Hear the word “microwave,” and you’re more likely to think of that miracle box in your kitchen than the radiation for which it’s named.
After all, microwaves heat your food through, well, microwaves. A form of electromagnetic radiation, microwaves have three characteristics that make them so darn good at zapping your leftovers, explains Dana Hunnes, adjunct assistant professor of community health sciences at the UCLA Fielding School of Public Health.
- They are reflected by metal. (That’s why you should never put metal in your microwave.)
- They pass through glass, paper, plastic and similar materials.
- They are absorbed by foods.
“The latter is why microwaves work so well at cooking foods quickly. They cause water molecules in the food to vibrate – rapidly,” Hunnes explains. “This vibration creates energy, producing heat that cooks the food. This is why foods that are high in water content, such as fresh fruits and vegetables, cook quickly. This heat is absorbed by the food.”
Is Your Microwave Really Just a Cancer Box?
Fortunately for time-starved schedules, research suggests that nuking food does not increase cancer risk. That’s largely because, no, you aren’t actually “nuking” anything.

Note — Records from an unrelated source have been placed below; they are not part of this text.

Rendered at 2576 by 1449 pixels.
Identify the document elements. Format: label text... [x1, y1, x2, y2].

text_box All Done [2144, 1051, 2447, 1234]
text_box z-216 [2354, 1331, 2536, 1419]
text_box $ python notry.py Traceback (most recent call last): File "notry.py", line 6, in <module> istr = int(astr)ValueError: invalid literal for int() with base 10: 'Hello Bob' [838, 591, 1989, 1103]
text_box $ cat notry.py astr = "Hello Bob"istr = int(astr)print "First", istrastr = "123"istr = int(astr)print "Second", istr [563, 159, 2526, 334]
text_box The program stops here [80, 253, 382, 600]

“The type of radiation typically associated with cancers and with ‘nuclear’ reactions are gamma, neutron and ionizing radiation. This type of radiation can change a cell’s DNA and predispose a person to cancer,” Hunnes says. (FYI, we are constantly exposed to small doses of background ionizing radiation from natural sources, like soil, cosmic rays and even the foods we eat. Seriously, bananas, Brazil nuts, and kidney beans produce ionizing radiation – but their nutrients can actually help prevent cancer.)
“Microwaves and the radiation from microwave ovens, however, are non-ionizing radiation. This type of radiation can move things around in a cell – hence the heating of food – but cannot chemically change cells or DNA in the food you eat,” Hunnes says.
That said, while federal U.S. standards set strict limits on how much radiation can leak from a microwave, according to the American Cancer Society, the farther you stand from a microwave, the less radiation you’re exposed to. “Standing 20 inches away from a running microwave results in a 100-fold drop in radiation exposure,” she explains. So no smooshing your face against the glass while you wait for your food to cook.
Are Microwaved Foods Nutritious?
It depends exactly what you are comparing microwaved foods to, but in general, it’s actually better to heat food in the microwave versus steaming, boiling or baking it.
“Much of this has to do with the fact that microwaves heat foods so quickly. Vitamin C, a nutrient that is frequently lost in cooking, has been found to be well-preserved when microwaving,” Hunnes says. “In general, cooking methods that best retain nutrients are those that cook quickly – heating the food in the shortest amount of time and using as little liquid as possible.”
Why so little liquid? Because when you plop foods in water and then crank up the heat, their nutrients can leach out into the water – which goes right down the drain, explains Leslie Bernstein, a professor in the department of population sciences at the City of Hope’s Beckman Research Institute.
“The nutritional effects of microwave cooking on protein, lipid and minerals seem to be minimal. For microwave reheating of foods, nutrients like thiamin, riboflavin pyridoxine, folacin and ascorbic acid are retained,” Bernstein says. “Furthermore, microwave-cooked bacon actually has lower levels of nitrosamines, potentially carcinogenic compounds, than conventionally cooked bacon.”
That’s it. We’re off to microwave some bacon. Or, better yet, broccoli.